JOB ITEM — Write the data below out again, unchanged.

ENTRIES PROVIDED —
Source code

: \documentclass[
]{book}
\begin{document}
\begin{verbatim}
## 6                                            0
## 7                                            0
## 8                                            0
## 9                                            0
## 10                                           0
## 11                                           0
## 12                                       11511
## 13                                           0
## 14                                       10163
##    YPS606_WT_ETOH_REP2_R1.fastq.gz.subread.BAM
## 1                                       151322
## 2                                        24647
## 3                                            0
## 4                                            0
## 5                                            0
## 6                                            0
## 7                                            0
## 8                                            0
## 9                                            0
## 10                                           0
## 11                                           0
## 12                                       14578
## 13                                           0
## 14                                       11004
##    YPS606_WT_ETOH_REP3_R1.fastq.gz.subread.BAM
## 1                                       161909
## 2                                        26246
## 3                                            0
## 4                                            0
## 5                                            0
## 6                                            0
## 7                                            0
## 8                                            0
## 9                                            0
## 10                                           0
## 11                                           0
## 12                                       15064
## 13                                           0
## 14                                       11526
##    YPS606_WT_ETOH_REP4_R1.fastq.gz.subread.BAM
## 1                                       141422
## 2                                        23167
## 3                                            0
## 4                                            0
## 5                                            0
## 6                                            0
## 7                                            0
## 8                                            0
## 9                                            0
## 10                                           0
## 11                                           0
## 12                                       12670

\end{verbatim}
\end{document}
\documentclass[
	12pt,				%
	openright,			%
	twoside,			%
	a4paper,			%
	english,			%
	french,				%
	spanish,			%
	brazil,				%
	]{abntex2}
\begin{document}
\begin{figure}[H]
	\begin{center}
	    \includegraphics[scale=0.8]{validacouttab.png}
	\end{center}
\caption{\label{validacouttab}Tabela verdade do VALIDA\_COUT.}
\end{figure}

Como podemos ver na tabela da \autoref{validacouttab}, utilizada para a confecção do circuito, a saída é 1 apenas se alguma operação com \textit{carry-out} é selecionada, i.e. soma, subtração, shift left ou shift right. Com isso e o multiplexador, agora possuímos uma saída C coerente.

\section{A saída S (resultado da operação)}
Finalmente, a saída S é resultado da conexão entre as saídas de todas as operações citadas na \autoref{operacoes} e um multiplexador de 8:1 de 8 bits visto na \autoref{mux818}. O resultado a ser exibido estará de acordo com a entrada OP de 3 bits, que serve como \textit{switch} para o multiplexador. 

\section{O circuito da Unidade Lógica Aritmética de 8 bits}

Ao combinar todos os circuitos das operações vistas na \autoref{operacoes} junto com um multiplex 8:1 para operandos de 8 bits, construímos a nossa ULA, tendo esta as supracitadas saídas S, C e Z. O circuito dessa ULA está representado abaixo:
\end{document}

OUTPUT FOR THIS TASK —
Source code

: \documentclass[
]{book}
\begin{document}
\begin{verbatim}
## 6                                            0
## 7                                            0
## 8                                            0
## 9                                            0
## 10                                           0
## 11                                           0
## 12                                       11511
## 13                                           0
## 14                                       10163
##    YPS606_WT_ETOH_REP2_R1.fastq.gz.subread.BAM
## 1                                       151322
## 2                                        24647
## 3                                            0
## 4                                            0
## 5                                            0
## 6                                            0
## 7                                            0
## 8                                            0
## 9                                            0
## 10                                           0
## 11                                           0
## 12                                       14578
## 13                                           0
## 14                                       11004
##    YPS606_WT_ETOH_REP3_R1.fastq.gz.subread.BAM
## 1                                       161909
## 2                                        26246
## 3                                            0
## 4                                            0
## 5                                            0
## 6                                            0
## 7                                            0
## 8                                            0
## 9                                            0
## 10                                           0
## 11                                           0
## 12                                       15064
## 13                                           0
## 14                                       11526
##    YPS606_WT_ETOH_REP4_R1.fastq.gz.subread.BAM
## 1                                       141422
## 2                                        23167
## 3                                            0
## 4                                            0
## 5                                            0
## 6                                            0
## 7                                            0
## 8                                            0
## 9                                            0
## 10                                           0
## 11                                           0
## 12                                       12670

\end{verbatim}
\end{document}
\documentclass[
	12pt,				%
	openright,			%
	twoside,			%
	a4paper,			%
	english,			%
	french,				%
	spanish,			%
	brazil,				%
	]{abntex2}
\begin{document}
\begin{figure}[H]
	\begin{center}
	    \includegraphics[scale=0.8]{validacouttab.png}
	\end{center}
\caption{\label{validacouttab}Tabela verdade do VALIDA\_COUT.}
\end{figure}

Como podemos ver na tabela da \autoref{validacouttab}, utilizada para a confecção do circuito, a saída é 1 apenas se alguma operação com \textit{carry-out} é selecionada, i.e. soma, subtração, shift left ou shift right. Com isso e o multiplexador, agora possuímos uma saída C coerente.

\section{A saída S (resultado da operação)}
Finalmente, a saída S é resultado da conexão entre as saídas de todas as operações citadas na \autoref{operacoes} e um multiplexador de 8:1 de 8 bits visto na \autoref{mux818}. O resultado a ser exibido estará de acordo com a entrada OP de 3 bits, que serve como \textit{switch} para o multiplexador. 

\section{O circuito da Unidade Lógica Aritmética de 8 bits}

Ao combinar todos os circuitos das operações vistas na \autoref{operacoes} junto com um multiplex 8:1 para operandos de 8 bits, construímos a nossa ULA, tendo esta as supracitadas saídas S, C e Z. O circuito dessa ULA está representado abaixo:
\end{document}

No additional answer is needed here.